The ideal fiscal policy is a spending cap and the specific design is not terribly important so long as the net effect is to have government spending grow slower than the private sector.
Switzerland’s Debt Brake complies with this requirement.
Colorado’s Taxpayer Bill of Rights complies with this requirement.
Today, let’s look at another proposed spending cap, one that aggressively seeks to return government to a more manageable size.
In a study published by the Heartland Institute, Darren Nelson proposes a “CPI-X” approach that would impose formulaic restrictions on various parts of the budget over a 15-year time period.
And those restrictions would mean genuine cuts, not the fake Washington definition (a slower-than-planned spending increase becomes a cut). And that tougher approach would mean huge savings. Here’s some of what he wrote.
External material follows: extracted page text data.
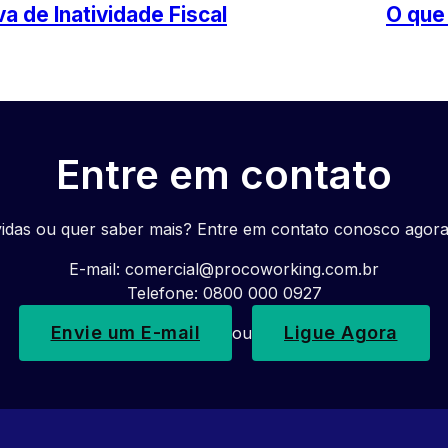
va de Inatividade Fiscal
O que 
Entre em contato
idas ou quer saber mais? Entre em contato conosco agor
E-mail:
comercial@procoworking.com.br
Telefone: 0800 000 0927
Envie um E-mail
Ligue Agora
ou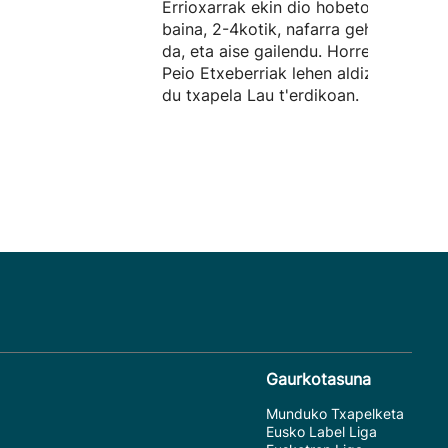
Errioxarrak ekin dio hobeto partidari,
baina, 2-4kotik, nafarra gehiago izan
da, eta aise gailendu. Horrenbestez,
Peio Etxeberriak lehen aldiz beregan
du txapela Lau t'erdikoan.
Gaurkotasuna
Munduko Txapelketa
Eusko Label Liga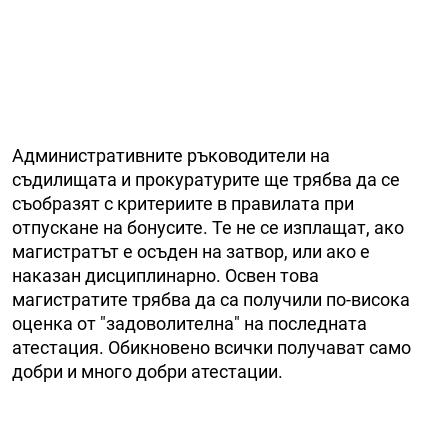
Административните ръководители на
съдилищата и прокуратурите ще трябва да се
съобразят с критериите в правилата при
отпускане на бонусите. Те не се изплащат, ако
магистратът е осъден на затвор, или ако е
наказан дисциплинарно. Освен това
магистратите трябва да са получили по-висока
оценка от "задоволителна" на последната
атестация. Обикновено всички получават само
добри и много добри атестации.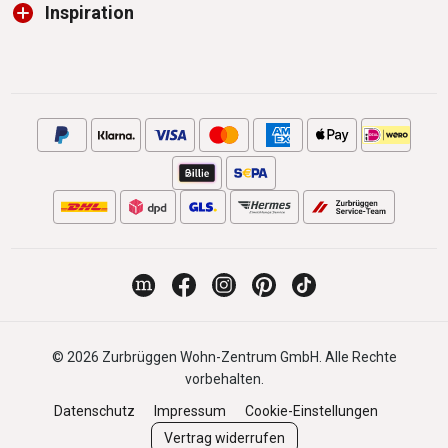
Inspiration
© 2026 Zurbrüggen Wohn-Zentrum GmbH. Alle Rechte
vorbehalten.
Datenschutz
Impressum
Cookie-Einstellungen
Vertrag widerrufen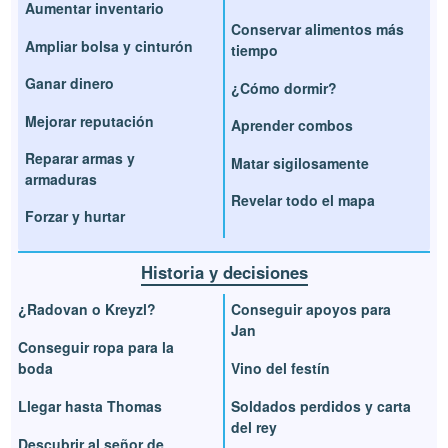
Aumentar inventario
Conservar alimentos más
Ampliar bolsa y cinturón
tiempo
Ganar dinero
¿Cómo dormir?
Mejorar reputación
Aprender combos
Reparar armas y
Matar sigilosamente
armaduras
Revelar todo el mapa
Forzar y hurtar
Historia y decisiones
¿Radovan o Kreyzl?
Conseguir apoyos para
Jan
Conseguir ropa para la
boda
Vino del festín
Llegar hasta Thomas
Soldados perdidos y carta
del rey
Descubrir al señor de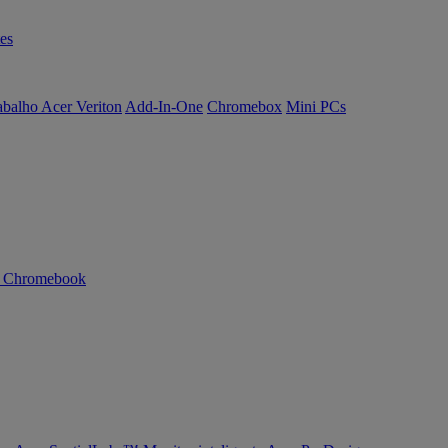
es
abalho Acer Veriton
Add-In-One
Chromebox
Mini PCs
n Chromebook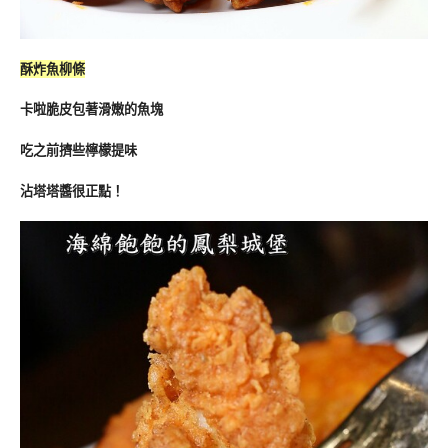
酥炸魚柳條
卡啦脆皮包著滑嫩的魚塊
吃之前擠些檸檬提味
沾塔塔醬很正點！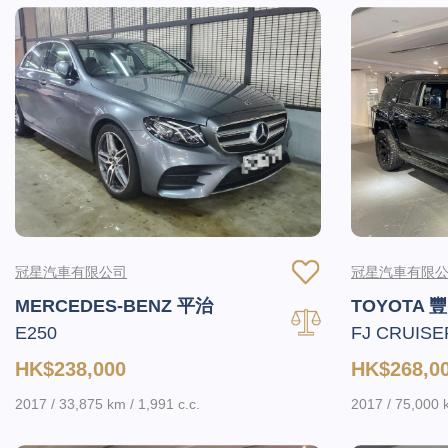
冠星汽車有限公司
冠星汽車有限
MERCEDES-BENZ 平治
TOYOTA 
E250
FJ CRUISE
HK$238,000
HK$268,0
2017 / 33,875 km / 1,991 c.c.
2017 / 75,000 k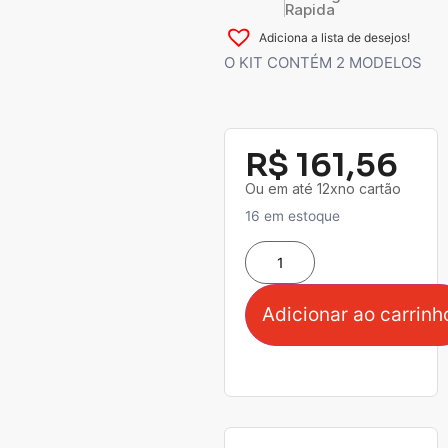
Rapida
Adiciona a lista de desejos!
O KIT CONTÉM 2 MODELOS
R$
161,56
Ou em até 12xno cartão
16 em estoque
Adicionar ao carrinh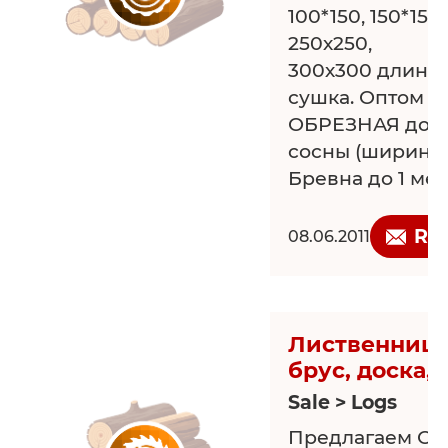
100*150, 150*150
250х250,
300х300 длина д
сушка. Оптом и 
ОБРЕЗНАЯ доск
сосны (ширина 
Бревна до 1 мет
Длина до 12 мет
Половая доска,
Re
08.06.2011
вагонка, погона
Изготовление 
изделий из наш
материала зака
Лиственница
оборудовании.
брус, доска,
Возможно изго
Sale > Logs
эксклюзивных 
Предлагаем ОБ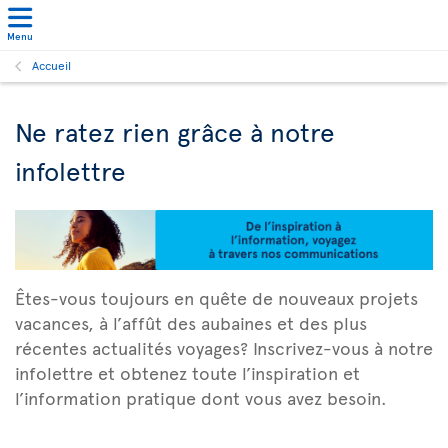
Menu
Accueil
Ne ratez rien grâce à notre
infolettre
Êtes-vous toujours en quête de nouveaux projets
vacances, à l’affût des aubaines et des plus
récentes actualités voyages? Inscrivez-vous à notre
infolettre et obtenez toute l’inspiration et
l’information pratique dont vous avez besoin.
Decades of profligate spending has led to a perilous economic situation. …the solution would tether federal spending to the Consumer Price Index (CPI), with a wrinkle. It is called CPI-X (or “CPI minus X”). What works to keep publicly regulated utilities in check can also keep federal spending in check. …The period for cuts would cover the next three presidential terms and would bring federal spending back to 2008 levels. …That is a 50 percent cut, and the savings of $75 trillion would result in complete debt retirement plus $19,347 in annual relief for taxpayers.
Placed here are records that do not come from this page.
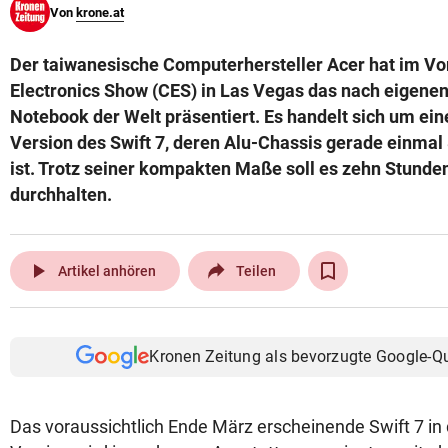
Von
krone.at
© Krone Multimedia GmbH & Co KG 2026
Muthgasse 2, 1190 Wien
Der taiwanesische Computerhersteller Acer hat im V
Electronics Show (CES) in Las Vegas das nach eigene
Notebook der Welt präsentiert. Es handelt sich um ein
Version des Swift 7, deren Alu-Chassis gerade einmal
ist. Trotz seiner kompakten Maße soll es zehn Stunde
durchhalten.
play_arrow
Artikel anhören
Teilen
Kronen Zeitung als bevorzugte Google-Q
Das voraussichtlich Ende März erscheinende Swift 7 in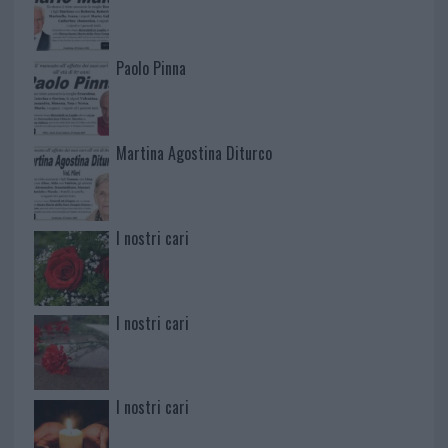
Paolo Pinna
Martina Agostina Diturco
I nostri cari
I nostri cari
I nostri cari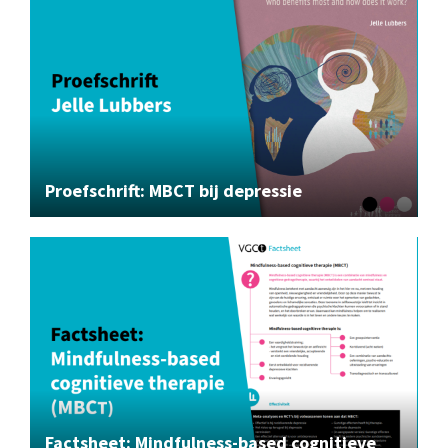
Proefschrift: MBCT bij depressie
Factsheet: Mindfulness-based cognitieve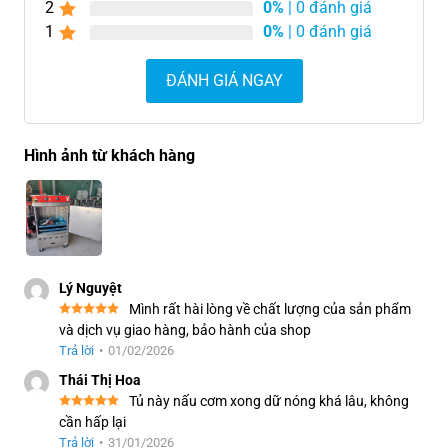
2
0%
| 0 đánh giá
1
0%
| 0 đánh giá
ĐÁNH GIÁ NGAY
Hình ảnh từ khách hàng
Lý Nguyệt
Mình rất hài lòng về chất lượng của sản phẩm
và dịch vụ giao hàng, bảo hành của shop
Trả lời
•
01/02/2026
Thái Thị Hoa
Tủ này nấu cơm xong dữ nóng khá lâu, không
cần hấp lại
Trả lời
•
31/01/2026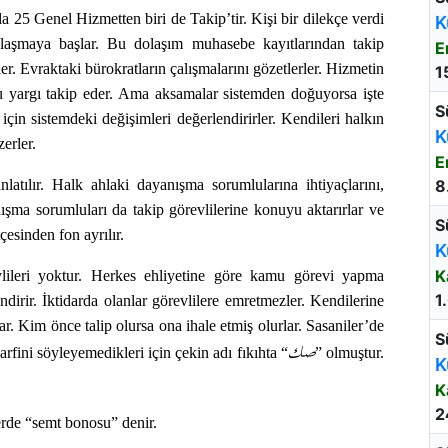
25 Genel Hizmetten biri de Takip’tir. Kişi bir dilekçe verdi
K
laşmaya başlar. Bu dolaşım muhasebe kayıtlarından takip
E
rler. Evraktaki bürokratların çalışmalarını gözetlerler. Hizmetin
1
u yargı takip eder. Ama aksamalar sistemden doğuyorsa işte
S
için sistemdeki değişimleri değerlendirirler. Kendileri halkın
K
erler.
E
tılır. Halk ahlaki dayanışma sorumlularına ihtiyaçlarını,
8
ışma sorumluları da takip görevlilerine konuyu aktarırlar ve
S
çesinden fon ayrılır.
K
K
lileri yoktur. Herkes ehliyetine göre kamu görevi yapma
1
ndirir. İktidarda olanlar görevlilere emretmezler. Kendilerine
r. Kim önce talip olursa ona ihale etmiş olurlar. Sasaniler’de
S
صك
rfini söyleyemedikleri için çekin adı fıkıhta “
” olmuştur.
K
K
2
rde “semt bonosu” denir.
Here’s a chart from the study that looks at social welfare spending left on autopilot (green bars) compared to spending under the CPI-X rule.
And here’s the same approach when looking at subsidies and other spending that is in the category of crony capitalism.
The CPI-X approach dramatically slashes this spending (orange bars) compared to the autopilot trendline (green bars).
The good news is that a CPI-X spending cap would dramatically shrink the burden of government spending.
The bad news is that there’s no possibility of getting that kind of approach anytime soon. Especially with two big spenders running against each other for the White House.
Heck, there’s not even a chance of getting a far-more modest spending cap that would merely be designed to balance the budget over a 10-year period.
But at least we know the right approach if Ronald Reagan ever gets reincarnated. Or Calvin Coolidge.
P.S. Here’s one final point that deserves attention. The author points out that balanced budget requirements are not very effective, particularly since politicians would use such a rule as an excuse for tax hikes.
A spending rule, by contrast, actually addresses the real problem of excessive government.
…some fiscal conservatives tout solutions like a Balanced Budget Amendment as a cure-all for the constant increases in federal spending, this is a half-baked idea because it would also likely lead to steep tax increases… CPI-X addresses the problem directly by actually imposing extensive and long-overdue reductions in federal spending.
For what it’s worth, spending caps have attracted support from unexpected places. There are pro-spending-cap studies from left-leaning bureaucracies such as the International Monetary Fund (here and here) and the Organization for Economic Cooperation and Development (here and here). There are also similar studies from the European Central Bank (here and here).